Why: All prefixes of 'apple' exist as words. 'apply' also qualifies (all prefixes including 'appl' are words), but 'apple' is lexicographically smaller

Result:

root -> a* -> p* -> p* -> l* -> e* (apple)
Longest word: apple

Annotated Code

DSA Javascript

class TrieNode {
  constructor() {
    this.children = new Map();
    this.isWord = false;
  }
}

class Trie {
  constructor() {
    this.root = new TrieNode();
  }

  insert(word) {
    let node = this.root;
    for (const char of word) {
      if (!node.children.has(char)) {
        node.children.set(char, new TrieNode());
      }
      node = node.children.get(char);
    }
    node.isWord = true;
  }

  longestWord() {
    let result = "";
    const dfs = (node, path) => {
      if (node !== this.root && !node.isWord) return;
      if (path.length > result.length || (path.length === result.length && path < result)) {
        result = path;
      }
      for (const [char, child] of [...node.children.entries()].sort((a, b) => a[0].localeCompare(b[0]))) {
        dfs(child, path + char);
      }
    };
    dfs(this.root, "");
    return result;
  }
}

const words = ["a", "app", "ap", "apply", "apple", "appl"];
const trie = new Trie();
for (const word of words) {
  trie.insert(word);
}
console.log(trie.longestWord());

if (!node.children.has(char)) { node.children.set(char, new TrieNode()); }

Create new child node if character path does not exist

node = node.children.get(char);

Advance node pointer to child node for current character

node.isWord = true;

Mark current node as end of a valid word

if (node !== this.root && !node.isWord) return;

Stop DFS if current node is not root and not end of a word (prefix invalid)

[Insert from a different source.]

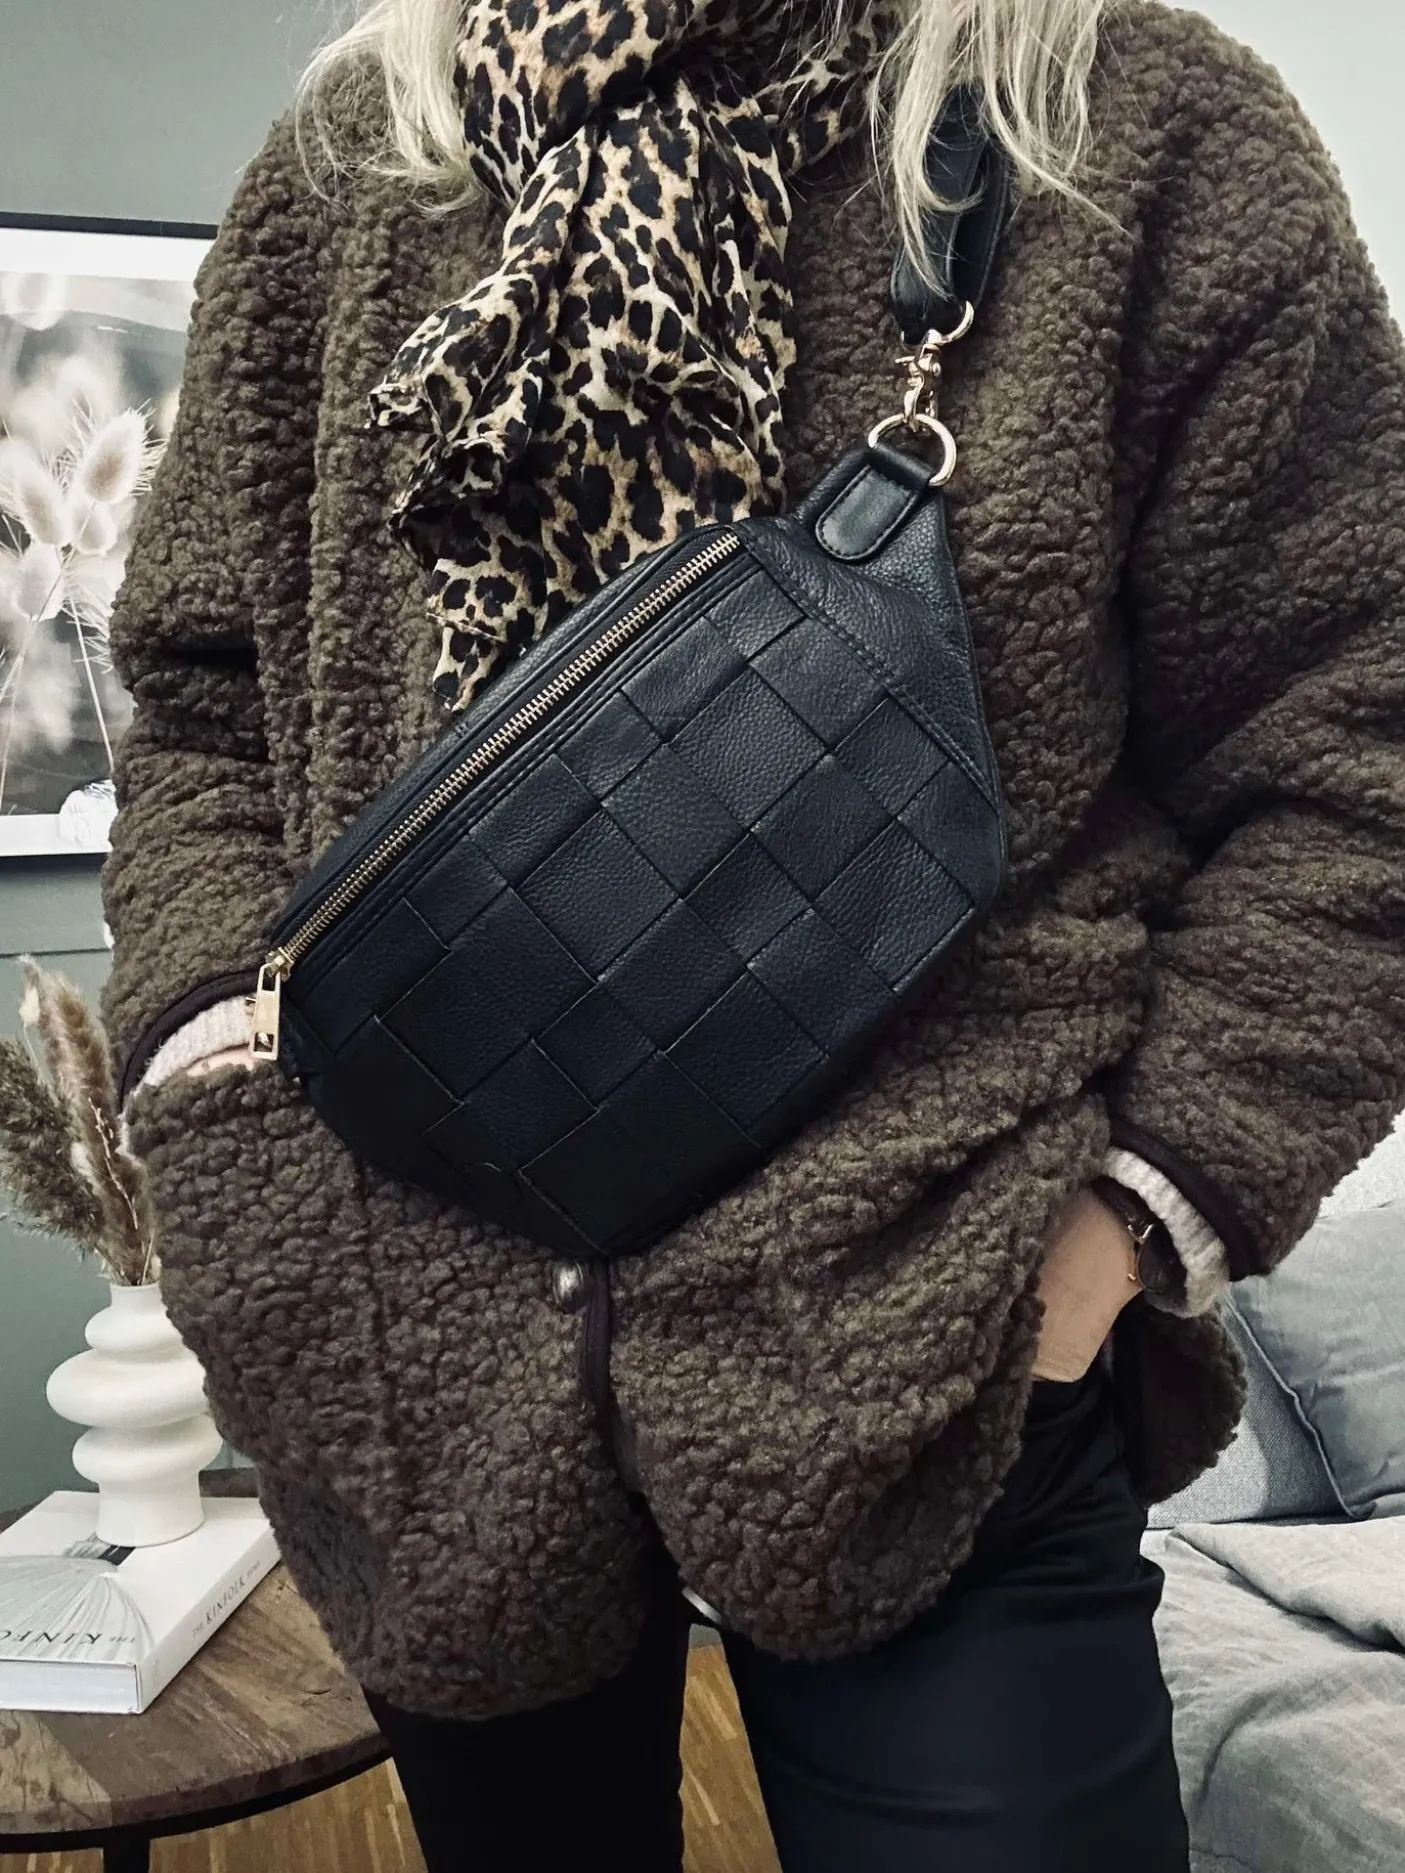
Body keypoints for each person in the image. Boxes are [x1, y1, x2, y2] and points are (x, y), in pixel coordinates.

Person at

if (path.length > result.length || (path.length === result.length && path < result)) { result = path; }

Update longest word if current path is longer or lex smaller if equal length

for (const [char, child] of [...node.children.entries()].sort((a, b) => a[0].localeCompare(b[0]))) { dfs(child, path + char); }

Traverse children in alphabetical order to ensure lex order

OutputSuccess

apple

Complexity Analysis

Time: O(N * L) because we insert N words each of length L and DFS visits nodes once

Space: O(N * L) for trie storage of all words' characters

vs Alternative: Compared to sorting and checking prefixes in array (O(N log N * L)), trie offers efficient prefix checks

Edge Cases

Empty word list

Returns empty string as no words exist

DSA Javascript

if (node !== this.root && !node.isWord) return;

Words with single character only

Returns the lex smallest single character word

DSA Javascript

if (path.length > result.length || (path.length === result.length && path < result)) { result = path; }

Words where some prefixes are missing

Skips words whose prefixes are not marked as words in trie

DSA Javascript

if (node !== this.root && !node.isWord) return;

When to Use This Pattern

When asked to find the longest word with all prefixes present, use a trie to efficiently check prefixes and find the answer.

Common Mistakes

Mistake: Not checking if each prefix is a word before continuing DFS
Fix: Add condition to stop DFS if current node is not end of a word

Mistake: Not sorting children during DFS causing incorrect lex order
Fix: Sort children keys before DFS to ensure lexicographical order

Summary

Build a trie and find the longest word where every prefix is also a word.

Use when you need to find words with all prefixes present efficiently.

The key is to stop exploring paths where prefixes are not valid words.